Può una coalizione che produce le candidature di Enrico Michetti a Roma e Luca Bernardo a Milano ambire seriamente a governare il Paese? Può una coalizione che annovera cultori del fascismo tra i suoi dirigenti e rappresentanti nelle istituzioni presentarsi come una affidabile destra di governo? Le due domande si incrociano e si amplificano in questa vigilia elettorale che rischia di essere un passaggio molto doloroso per i due grandi partiti sovranisti italiani, Lega e Fratelli d’Italia. Sebbene premiati da tempo da tutti i sondaggi nazionali sulle intenzioni di voto alle Politiche, Matteo Salvini e Giorgia Meloni sono riusciti nell’impresa al rovescio di presentarsi alle elezioni comunali con lo sfavore del pronostico nelle grandi città. Colpa di candidati più che sbagliati: impresentabili. Certo, bisogna ancora votare e nulla è scontato, ma per immaginare Michetti o Bernardo alla guida delle due principali città italiane bisogna presupporre che la disperazione o il disagio di ampie fette di elettorato si sia trasformato in pura pulsione suicida. Per fortuna, non si tratta di uno scenario probabile.

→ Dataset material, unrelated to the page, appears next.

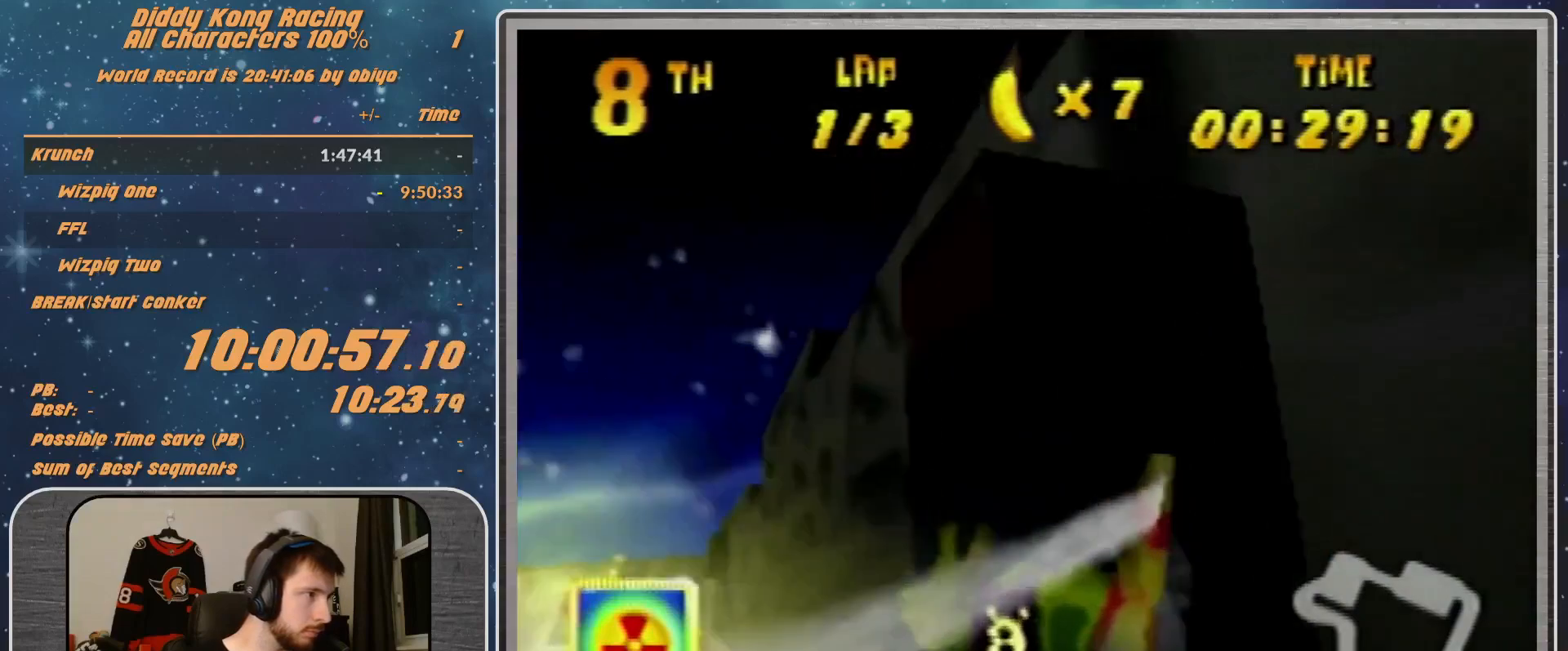
{"buttons": ["A", "R1"], "left_stick": "left", "events": [[167, "B", "up"], [167, "left_stick", "up-left"], [367, "left_stick", "left"]]}
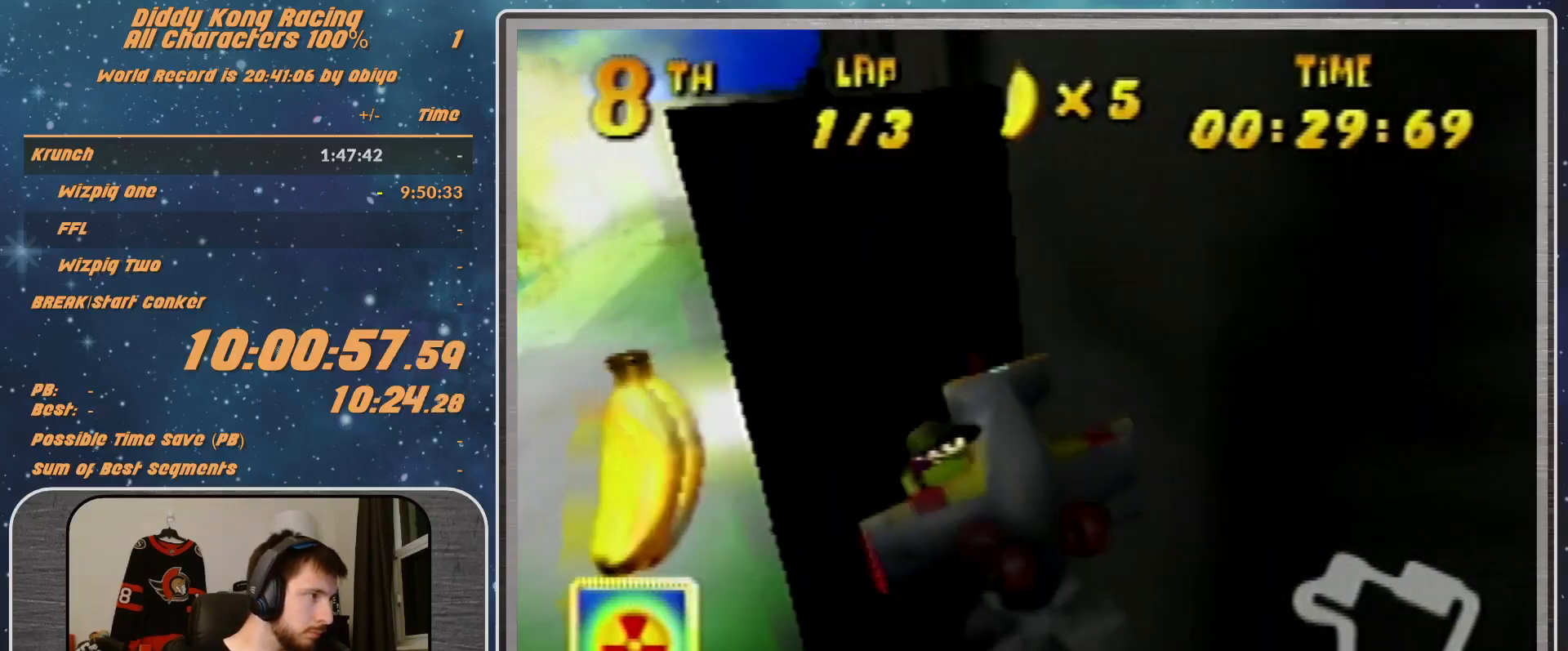
{"buttons": ["A", "R1"], "left_stick": "up-left", "events": [[500, "left_stick", "up-left"]]}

C’è un problema ciclopico di classe dirigente, vale per tutti i partiti, ma senz’altro di più per Lega e FdI. Problemi incrociati e speculari quelli delle due forze principali della destra nazionale. La Lega ha ancora sul territorio una classe dirigente solida, oltre che un’ala convintamente governista che ha voglia di avvicinare il partito al popolarismo europeo, non di inseguire le sirene dei neofascisti tedeschi, polacchi o ungheresi. Ma ha anche un leader che, dall’euforia del Papeete in poi, non ha azzeccato una mossa disperdendo il consenso accumulato alle Europee del 2019 con una velocità imprevedibile. Un capo senza grammatica politica, è stato necessario l’intervento di Giancarlo Giorgetti per spiegargli che non si può entrare al governo e poi fare le barricate sul Green Pass e in generale comportarsi come una forza di opposizione. Un capo contornato al Sud da signori delle tessere riciclatisi da ogni direzione, mentre nel suo cerchio magico si agitano folcloristici marescialli passati da No Euro a No Vax pur di perpetuare la loro visibilità da tribuni del ridicolo. Un capo pasticcione, impermeabile al principio di non contraddizione al punto da invocare il garantismo sulle disgrazie del suo braccio destro Luca Morisi e poche ore dopo inondare la sua comunicazione social, pur orfana del guru, di post per inneggiare alla condanna in primo grado di Mimmo Lucano.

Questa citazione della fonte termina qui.